LA PORTA DI CONFINE: MINIATURIZZAZIONE E VERSI “GRIFFATI” DALLA DIMENSIONE POETICA DEL TEMPIESE FRANCESCO PASELLA

Francesco Pasella

La plaquette lirica “La porta di confine” (Poesia tra mondi emersi) di Francesco Pasella è la sessantasettesima opera della “Piccola collana di memorie”, ideata da Salvatore Tola e sviluppata negli anni con il collaborativo impegno di Salvatore Ligios della Soter editrice.

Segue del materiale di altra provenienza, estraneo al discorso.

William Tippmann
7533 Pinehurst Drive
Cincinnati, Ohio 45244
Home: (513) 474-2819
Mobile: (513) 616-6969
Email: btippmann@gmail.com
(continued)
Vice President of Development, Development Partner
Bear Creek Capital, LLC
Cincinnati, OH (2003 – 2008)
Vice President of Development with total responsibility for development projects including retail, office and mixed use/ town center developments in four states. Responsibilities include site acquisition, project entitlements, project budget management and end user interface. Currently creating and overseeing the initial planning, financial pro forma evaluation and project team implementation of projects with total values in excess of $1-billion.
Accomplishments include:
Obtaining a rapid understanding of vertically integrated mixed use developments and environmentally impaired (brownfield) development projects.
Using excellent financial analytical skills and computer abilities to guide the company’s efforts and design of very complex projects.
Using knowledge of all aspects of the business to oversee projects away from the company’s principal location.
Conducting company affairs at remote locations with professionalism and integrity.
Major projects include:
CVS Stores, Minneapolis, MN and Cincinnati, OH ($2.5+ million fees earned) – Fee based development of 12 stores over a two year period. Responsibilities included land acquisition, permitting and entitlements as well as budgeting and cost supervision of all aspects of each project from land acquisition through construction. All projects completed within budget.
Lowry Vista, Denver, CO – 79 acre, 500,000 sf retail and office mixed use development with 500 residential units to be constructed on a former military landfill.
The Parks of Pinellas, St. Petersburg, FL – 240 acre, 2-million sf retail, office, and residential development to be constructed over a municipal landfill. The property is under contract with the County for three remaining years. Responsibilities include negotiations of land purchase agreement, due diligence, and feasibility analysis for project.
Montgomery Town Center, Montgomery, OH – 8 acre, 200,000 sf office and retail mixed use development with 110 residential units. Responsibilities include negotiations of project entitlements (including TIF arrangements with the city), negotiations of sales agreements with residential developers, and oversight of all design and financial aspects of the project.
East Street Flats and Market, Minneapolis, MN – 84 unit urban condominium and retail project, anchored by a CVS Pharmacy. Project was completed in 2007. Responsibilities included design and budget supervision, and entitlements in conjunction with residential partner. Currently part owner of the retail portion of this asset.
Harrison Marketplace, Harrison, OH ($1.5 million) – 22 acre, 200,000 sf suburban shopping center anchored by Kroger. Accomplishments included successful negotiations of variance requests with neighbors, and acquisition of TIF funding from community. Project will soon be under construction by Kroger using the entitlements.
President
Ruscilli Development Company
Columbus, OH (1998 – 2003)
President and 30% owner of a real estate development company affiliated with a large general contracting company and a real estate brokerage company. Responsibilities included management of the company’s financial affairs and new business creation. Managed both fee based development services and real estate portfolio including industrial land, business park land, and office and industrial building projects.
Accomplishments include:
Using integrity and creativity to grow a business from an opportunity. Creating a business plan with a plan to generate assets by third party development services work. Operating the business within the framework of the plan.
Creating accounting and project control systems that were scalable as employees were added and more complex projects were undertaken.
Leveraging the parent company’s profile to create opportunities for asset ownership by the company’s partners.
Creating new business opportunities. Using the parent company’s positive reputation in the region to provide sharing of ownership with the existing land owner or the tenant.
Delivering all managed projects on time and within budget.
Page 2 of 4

La miniaturizzazione  poetica operata da Francesco Pasella, sia nel limite numerico delle composizioni che nell’essenzialità estrema dei versi pubblicati, lo porta a concentrare e griffare con il suo stile, di profonda concettualità, un ermetismo estremo e stratificato riflessivo linguaggio, sperimentato e consolidato con innumerevoli pubblicazioni, per varcare limiti tra realtà e oltre. In tempi di totalizzante globalizzazione e di poteri attenti ad innalzare muri ci arriva un messaggio di poesia che incede verso l’esaltazione dell’esperienza conoscitiva e che parla ai cuori; insomma un coltivo di ponti proiettati a stabilire contatti e dialogo tra persone e culture, capaci di sfidare tempi e fedi dai segni ancestrali.

Un mondo che “bisogna sparigliare”, per “stare su questo mare” e raggiungere se stessi e gli altri, attraverso un modello di ideale poesia creatrice, e di integrazione tra culture, con il senso-significato che assegniamo alle parole dialoganti e agli stessi limiti che tracciamo per definirle.

Francesco Pasella propone la sua personale visione e senso-valore dell’esperienza poetica da riscoprire con segni di contemporaneità, attingendo alla sua originaria sorgente di umanità ed alle molteplici interpretazioni dei flussi di pensiero che cattura con una straordinaria capacità di introspezione e sensibilità per le emozioni fugaci da trasformare in simboli di fratellanza e di esperienza poetica dalla dimensione universale.

La parola-poesia porta ad esplorare e comprendere, analizzare i tempi che consumano indistintamente il tutto, nonostante lo “scorrere e ripetersi” esistenziale, ma è anche connessione e sincretismo per far emergere legami di e tra culture: l’atzeca-messicana mediata dal senso cristinianizzante. E da questa varcata porta di confine, tra mondi emersi, possiamo “vivere/ il giorno dei morti/ mesoamericano,/ quando le anime/ tornano per far festa,/ maschere ricamate,/ altari per brindare,/ carri e sfilate,/ banchetti per vivere”.//.

Un culto di radice e identità per avvicinare due mondi ed onorare la memoria dei propri antenati, nella consapevolezza che “nei gusci mollicci siamo morti,/ si è frantumato il cuore”,/ ma lo spirito è presenza ed essenza vitale di  ricordanza della fase naturale dell’esistenza.

La breve silloge è impreziosita dall’altrettanto fugace nota introduttiva di Mario Pischedda (visionario artista di Bortigiadas, videomaker, fotografo, poeta-scrittore e giornalista), che del poeta Francesco evidenzia la “rara dote che pochi hanno, ovvero la brevità a cui aggiungere anche l’umanità e per chiudere il cerchio direi anche più di un verso felice e paradossalmente ermetico e spaziale”. Il riferimento è: “Lanciare dardi,/ ami,/ su cosmi fumanti”.//. E il nostro poeta tempiese “è un lanciatore, un discobolo direi di dardi poetici su cosmi fumanti”.

Altra preziosità sta nella riproduzione del Paesaggio agrodolce, olio su tela di Giuliano Sale (pittore nato a Cagliari nel 1977, vive e lavora a Milano), in sintonia con la porta di confine esplora artisticamente l’ambiguità contemporanea.